In 2005, van Rhijn et al reviewed four studies performed between 2000 and 2003 with patients under surveillance.(6) They found a median sensitivity of 79% (range 70–86) and a median specificity of 70% (range 66–93) for the FISH analysis. They considered the test as one of the most promising markers for surveillance at this time. The specificity of the FISH analysis appears to be comparable to that of cytology; in other words, it is not 100%. That means that there are patients with FISH positivity in the absence of concurrent detectable malignancy. However, a vast majority of these patients develop clinical evidence of tumours within several months. Therefore, the term “anticipatory positive” (AP) results has been introduced to replace the designation of “false-positive”. This means that FISH is positive in anticipation of the development of morphologic findings in a large majority of cases.
In addition to the use of the test in the surveillance of patients, several other applications have been considered. This is especially since the FISH result, unlike other urinary markers and conventional cytology, is not affected by haematuria, infection, instrumentation or intravesical therapy. One of the other applications is to use FISH to assess the response to intravesical therapy. Although this was studied in a small number of patients (37), Kipp et al found FISH useful in predicting recurrence and even progression based on a positive post-therapy FISH result.(7) Another approach is to use the test in the case of an atypical or negative cytology result. Skacel et al retrospectively tested 120 urine samples of patients with known malignancy.(8) They found that FISH detected 85% of the cancers that had been missed by conventional cytology. Bollmann et al classified the FISH results of their pilot study in three groups: negative, low risk and high risk, depending on the amount of chromosomal abnormalities in the sample.(9) Their results indicate that FISH may help to individualise the patient’s follow-up – identifying those patients at risk for progression while lowering the number of cystoscopies in patients with low-grade disease.

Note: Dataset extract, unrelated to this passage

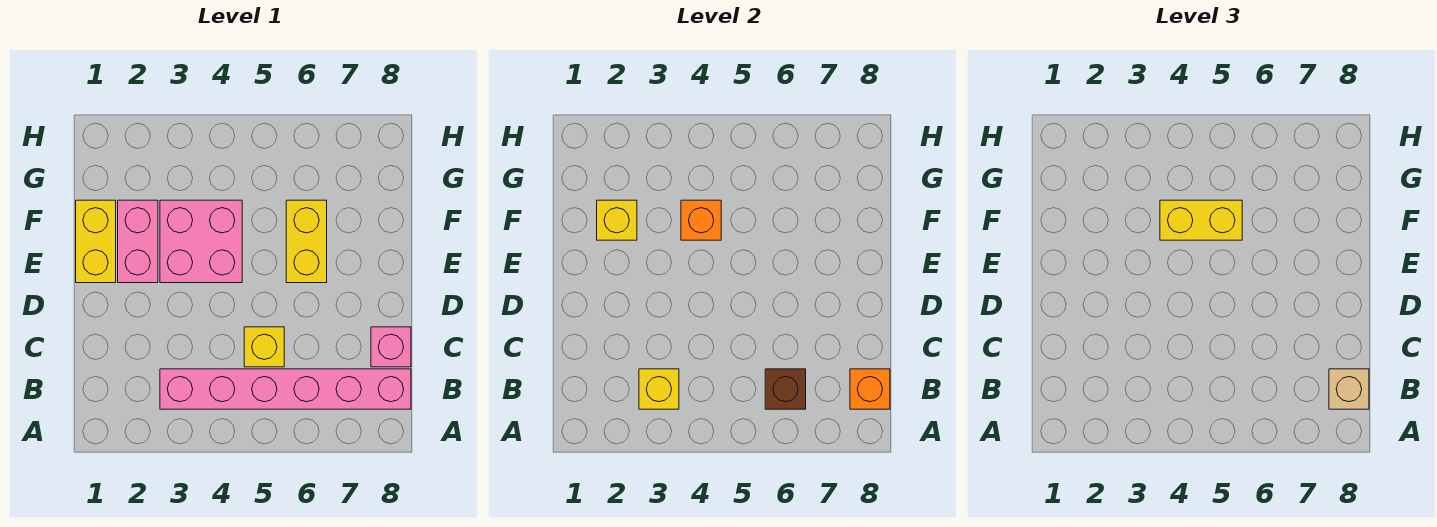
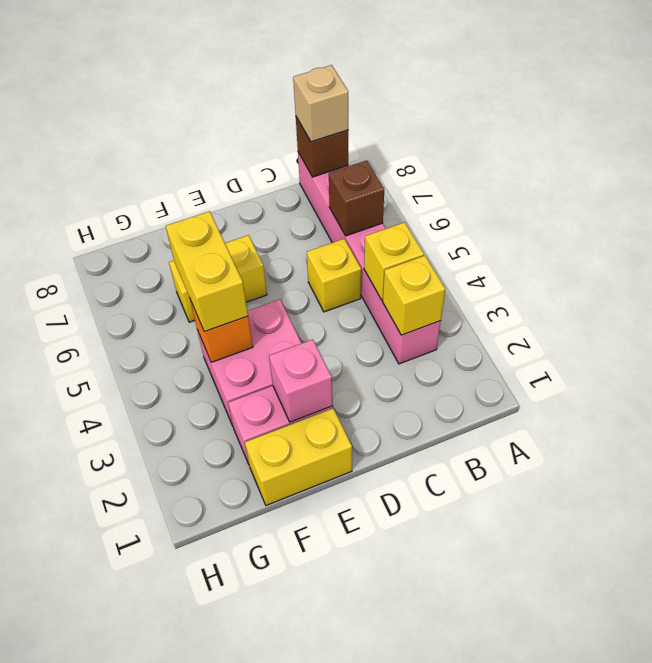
orange brick B8 level 2 -> brown brick B8 level 2
pink brick C8 level 1 -> pink brick E2 level 2
yellow brick F2 level 2 -> yellow brick B4 level 2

Although the presented results are very promising, clinical implementation remains low, and a clear-cut selection of the patient group that benefits most from this assay has not been determined. This can be caused by the absence of large meta-analyses or reviews. Small differences in the processing and/or scoring of the samples and especially differences in the selected patient groups make it difficult to compare different studies. Furthermore, a consensus for the criteria used for the evaluation of abnormal cells is lacking. And lastly, the test has a high workload and costs.
Although FISH currently appears to be one of the most sensitive and promising markers for bladder cancer, its use in the everyday practice of urologists is limited. The precise application and the patient group that benefits most from the test remains indefinite, and the clinical utility of the test remains low.